There's a biography that I read -- I think there's only one -- "Split Image." And then I watched a lot of his films leading up to 1959. He was on a game show, where a celebrity signs in and you can't see who it is and then [the panel] asks them 20 questions and then they guess who it is. [Ed's note: It's "What's My line" from 1957.] I watched him doing that and then the only other interviews you can find of him around that time are in French. My French is okay but it's difficult. But in truth, I just watched "Psycho" a lot. He was so gangly and all arms and he seemed to have too many limbs. I'm sure it's why he never became a big star in America -- he just wasn't macho enough. And of course this role. I wouldn't say [it would've typecast him] had he made different choices in the next three years [after "Psycho"]. He fell in love, he went to Europe. They loved him in Europe. He was the highest paid actor in Europe for a good decade. He was really revered over there, but America just found his roles not manly enough.
I think when you see "Psycho" for the first time, it's surprising how subtle Perkins actually was. He's not a raving lunatic for the whole film.
I think to put it in the context of my film-watching career, I expect the nice guy to turn out to be a psychotic lunatic at the end. But nobody did in 1960, and that was what made it so shocking: that this is the first time anybody had done that. Now we're so expectant of that kind of thing, you can't even do it anymore.
What did you think of "Psycho" the first time you saw it?
I've only watched it one time. I've watched bits of it a lot. But I only watched the whole film once when I was 14. My friend was sitting on me, forcing me to watch it late at night. I was beyond terrified. I don't think I slept for the next four nights. So when this came around, at some point I thought, "Oh crap, I'm going to have to watch the film again." So I watched it up to a point and then I went [mimes switching off the remote] and then they all lived happily ever after. [Laughs]
It still affects you that much?
I couldn't bring myself to watch it! Maybe it isn't as terrifying as I remember it. The shower scene actually was not as bad as I remembered it. I just couldn't watch the end. I remember the bit where the mother's spun around in the chair. I remember that was one of the most frightening things I'd ever seen.
So you had no idea what happens in the film before you saw it? All these years after it was made, you were totally unspoiled?
The word "psycho" was in common parlance by the time I watched it, so I guess I knew that there was going to be a psychopathic lunatic on the loose somewhere. But the dead mother in the basement was a complete shock. That's what kept me up. So I didn't watch that scene [again]. But funny enough, we sort of almost recreated that scene when we were doing this, so there was in fact the dummy of the mother and I was standing there in the dress and the wig. It was a bit weird having a dress fitting done. That's a first. But you know, it was fun. The wig was really scratchy.
And you're not part of the shower scene.
I'm not. That's one of the little tidbits [about the history of the film]: Tony Perkins was in New York doing a play while they were filming the shower scene.

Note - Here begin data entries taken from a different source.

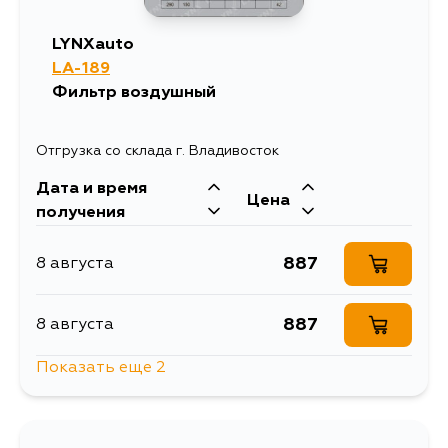
ZNE10G, ANE11, ZNE14, ANE11W,
ZNE14G, ANT10, ACM20R, ZNR10,
LYNXauto
ZNR11, ZNR11L
LA-189
Фильтр воздушный
Отгрузка со склада г. Владивосток
Дата и время
Цена
получения
887
8 августа
887
8 августа
Показать еще 2
993
13 августа
887
14 августа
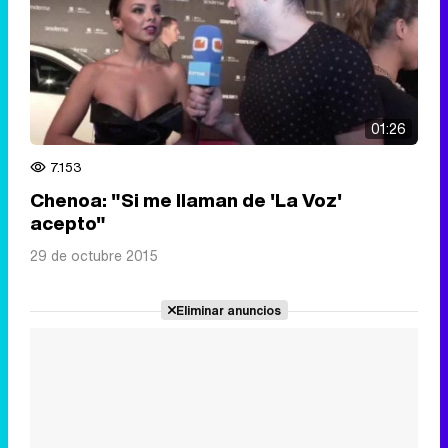
01:26
7.153
Chenoa: "Si me llaman de 'La Voz'
acepto"
29 de octubre 2015
Eliminar anuncios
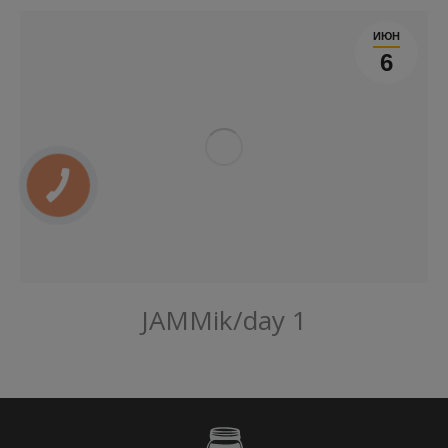
ИЮН
6
JAMMik/day 1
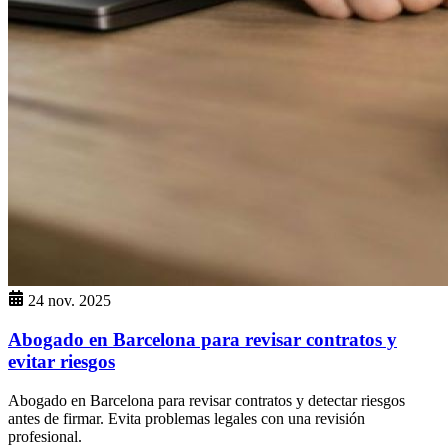
24 nov. 2025
Abogado en Barcelona para revisar contratos y
evitar riesgos
Abogado en Barcelona para revisar contratos y detectar riesgos
antes de firmar. Evita problemas legales con una revisión
profesional.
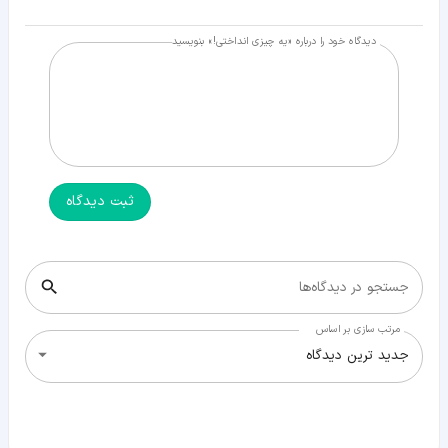
دیدگاه خود را درباره «یه چیزی انداختی!» بنویسید
ثبت دیدگاه
جستجو در دیدگاه‌ها
مرتب سازی بر اساس
جدید ترین دیدگاه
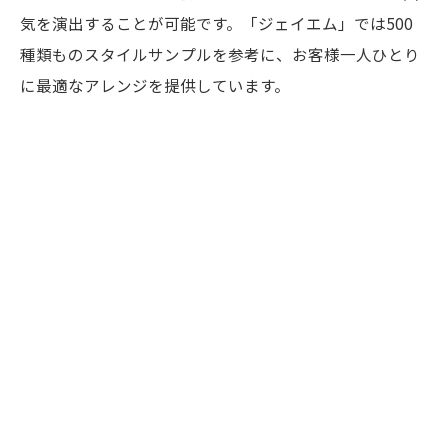
気を演出することが可能です。「ジェイエム」では500
種類ものスタイルサンプルを参考に、お客様一人ひとり
に最適なアレンジを提供しています。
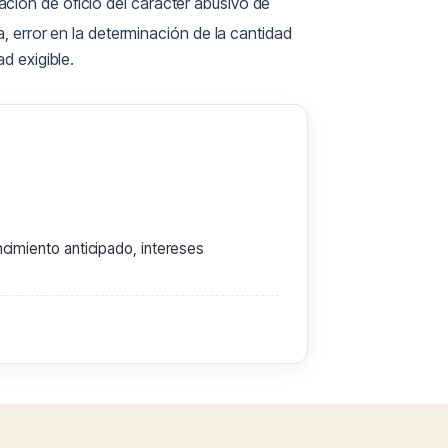
ión de oficio del carácter abusivo de
a, error en la determinación de la cantidad
d exigible.
cimiento anticipado, intereses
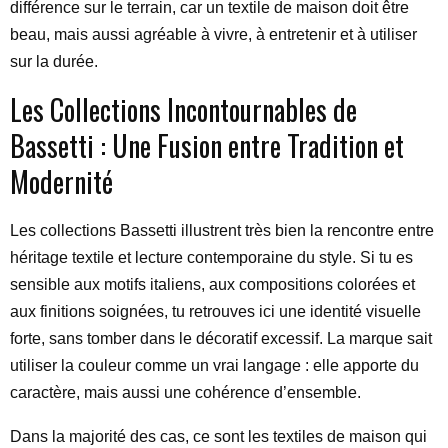
différence sur le terrain, car un textile de maison doit être
beau, mais aussi agréable à vivre, à entretenir et à utiliser
sur la durée.
Les Collections Incontournables de
Bassetti : Une Fusion entre Tradition et
Modernité
Les collections Bassetti illustrent très bien la rencontre entre
héritage textile et lecture contemporaine du style. Si tu es
sensible aux motifs italiens, aux compositions colorées et
aux finitions soignées, tu retrouves ici une identité visuelle
forte, sans tomber dans le décoratif excessif. La marque sait
utiliser la couleur comme un vrai langage : elle apporte du
caractère, mais aussi une cohérence d’ensemble.
Dans la majorité des cas, ce sont les textiles de maison qui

Is it hard working with two iconic Oscar winners or do you quickly get past that?
Tony is covered in prosthetics, so he doesn't even look like Tony. But you know, I had a really great time with him when I first met him and it never really went away. Helen's really fantastic and approachable.
Why do you think people are still so interested in Hitchcock?
I think there is an enduring fascination with Hitchcock for people who love cinema and even for people who don't love cinema. He was one of those names that transcended what he was that he did. He has framed so much of what filmmakers do, what they believe [they are doing] instinctively, and in fact, it's because we're conditioned through his films. When we were in the research period, they were screening "Foreign Correspondent." There's a plane crash in it and it's as good as anything you'd see now. It's really, really tense. You're on the edge of your seat.